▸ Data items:
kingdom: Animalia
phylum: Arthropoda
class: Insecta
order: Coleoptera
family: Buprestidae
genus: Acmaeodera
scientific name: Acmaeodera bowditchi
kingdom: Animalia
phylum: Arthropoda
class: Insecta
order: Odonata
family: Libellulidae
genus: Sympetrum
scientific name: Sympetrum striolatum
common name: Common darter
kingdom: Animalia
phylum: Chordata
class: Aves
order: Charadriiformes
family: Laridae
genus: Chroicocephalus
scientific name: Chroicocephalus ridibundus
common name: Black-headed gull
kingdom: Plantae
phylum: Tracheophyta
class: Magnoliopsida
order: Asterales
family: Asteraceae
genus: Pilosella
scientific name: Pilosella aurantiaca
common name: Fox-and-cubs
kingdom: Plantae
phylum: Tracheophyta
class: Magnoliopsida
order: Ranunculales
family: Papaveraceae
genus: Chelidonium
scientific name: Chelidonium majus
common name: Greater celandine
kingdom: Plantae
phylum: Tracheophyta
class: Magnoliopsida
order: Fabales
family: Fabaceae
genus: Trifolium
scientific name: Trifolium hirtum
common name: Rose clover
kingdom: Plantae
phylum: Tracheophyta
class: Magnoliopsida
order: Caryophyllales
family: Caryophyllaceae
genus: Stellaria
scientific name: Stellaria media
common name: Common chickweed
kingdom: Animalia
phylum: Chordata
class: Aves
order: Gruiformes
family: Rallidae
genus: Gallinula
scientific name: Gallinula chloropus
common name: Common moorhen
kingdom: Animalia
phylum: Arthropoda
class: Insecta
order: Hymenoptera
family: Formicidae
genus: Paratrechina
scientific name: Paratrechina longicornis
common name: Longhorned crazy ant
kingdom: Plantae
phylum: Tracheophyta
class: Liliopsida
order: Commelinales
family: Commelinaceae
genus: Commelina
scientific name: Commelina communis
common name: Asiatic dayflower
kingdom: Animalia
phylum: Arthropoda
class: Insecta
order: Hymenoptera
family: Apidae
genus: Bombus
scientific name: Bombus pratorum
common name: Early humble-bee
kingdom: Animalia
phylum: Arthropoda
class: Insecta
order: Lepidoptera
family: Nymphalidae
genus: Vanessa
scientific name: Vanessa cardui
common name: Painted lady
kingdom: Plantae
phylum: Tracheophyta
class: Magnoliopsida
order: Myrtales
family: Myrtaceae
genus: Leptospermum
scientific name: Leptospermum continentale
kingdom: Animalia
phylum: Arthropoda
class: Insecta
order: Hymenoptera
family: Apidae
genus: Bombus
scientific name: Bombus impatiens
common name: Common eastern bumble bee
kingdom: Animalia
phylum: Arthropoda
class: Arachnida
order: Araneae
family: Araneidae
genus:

▸ STATED EXERCISE: Rewrite every line of the items above as one numbered list, omitting any blank lines.

▸ OUTPUT FOR THIS TASK:
1. kingdom: Animalia
2. phylum: Arthropoda
3. class: Insecta
4. order: Coleoptera
5. family: Buprestidae
6. genus: Acmaeodera
7. scientific name: Acmaeodera bowditchi
8. kingdom: Animalia
9. phylum: Arthropoda
10. class: Insecta
11. order: Odonata
12. family: Libellulidae
13. genus: Sympetrum
14. scientific name: Sympetrum striolatum
15. common name: Common darter
16. kingdom: Animalia
17. phylum: Chordata
18. class: Aves
19. order: Charadriiformes
20. family: Laridae
21. genus: Chroicocephalus
22. scientific name: Chroicocephalus ridibundus
23. common name: Black-headed gull
24. kingdom: Plantae
25. phylum: Tracheophyta
26. class: Magnoliopsida
27. order: Asterales
28. family: Asteraceae
29. genus: Pilosella
30. scientific name: Pilosella aurantiaca
31. common name: Fox-and-cubs
32. kingdom: Plantae
33. phylum: Tracheophyta
34. class: Magnoliopsida
35. order: Ranunculales
36. family: Papaveraceae
37. genus: Chelidonium
38. scientific name: Chelidonium majus
39. common name: Greater celandine
40. kingdom: Plantae
41. phylum: Tracheophyta
42. class: Magnoliopsida
43. order: Fabales
44. family: Fabaceae
45. genus: Trifolium
46. scientific name: Trifolium hirtum
47. common name: Rose clover
48. kingdom: Plantae
49. phylum: Tracheophyta
50. class: Magnoliopsida
51. order: Caryophyllales
52. family: Caryophyllaceae
53. genus: Stellaria
54. scientific name: Stellaria media
55. common name: Common chickweed
56. kingdom: Animalia
57. phylum: Chordata
58. class: Aves
59. order: Gruiformes
60. family: Rallidae
61. genus: Gallinula
62. scientific name: Gallinula chloropus
63. common name: Common moorhen
64. kingdom: Animalia
65. phylum: Arthropoda
66. class: Insecta
67. order: Hymenoptera
68. family: Formicidae
69. genus: Paratrechina
70. scientific name: Paratrechina longicornis
71. common name: Longhorned crazy ant
72. kingdom: Plantae
73. phylum: Tracheophyta
74. class: Liliopsida
75. order: Commelinales
76. family: Commelinaceae
77. genus: Commelina
78. scientific name: Commelina communis
79. common name: Asiatic dayflower
80. kingdom: Animalia
81. phylum: Arthropoda
82. class: Insecta
83. order: Hymenoptera
84. family: Apidae
85. genus: Bombus
86. scientific name: Bombus pratorum
87. common name: Early humble-bee
88. kingdom: Animalia
89. phylum: Arthropoda
90. class: Insecta
91. order: Lepidoptera
92. family: Nymphalidae
93. genus: Vanessa
94. scientific name: Vanessa cardui
95. common name: Painted lady
96. kingdom: Plantae
97. phylum: Tracheophyta
98. class: Magnoliopsida
99. order: Myrtales
100. family: Myrtaceae
101. genus: Leptospermum
102. scientific name: Leptospermum continentale
103. kingdom: Animalia
104. phylum: Arthropoda
105. class: Insecta
106. order: Hymenoptera
107. family: Apidae
108. genus: Bombus
109. scientific name: Bombus impatiens
110. common name: Common eastern bumble bee
111. kingdom: Animalia
112. phylum: Arthropoda
113. class: Arachnida
114. order: Araneae
115. family: Araneidae
116. genus:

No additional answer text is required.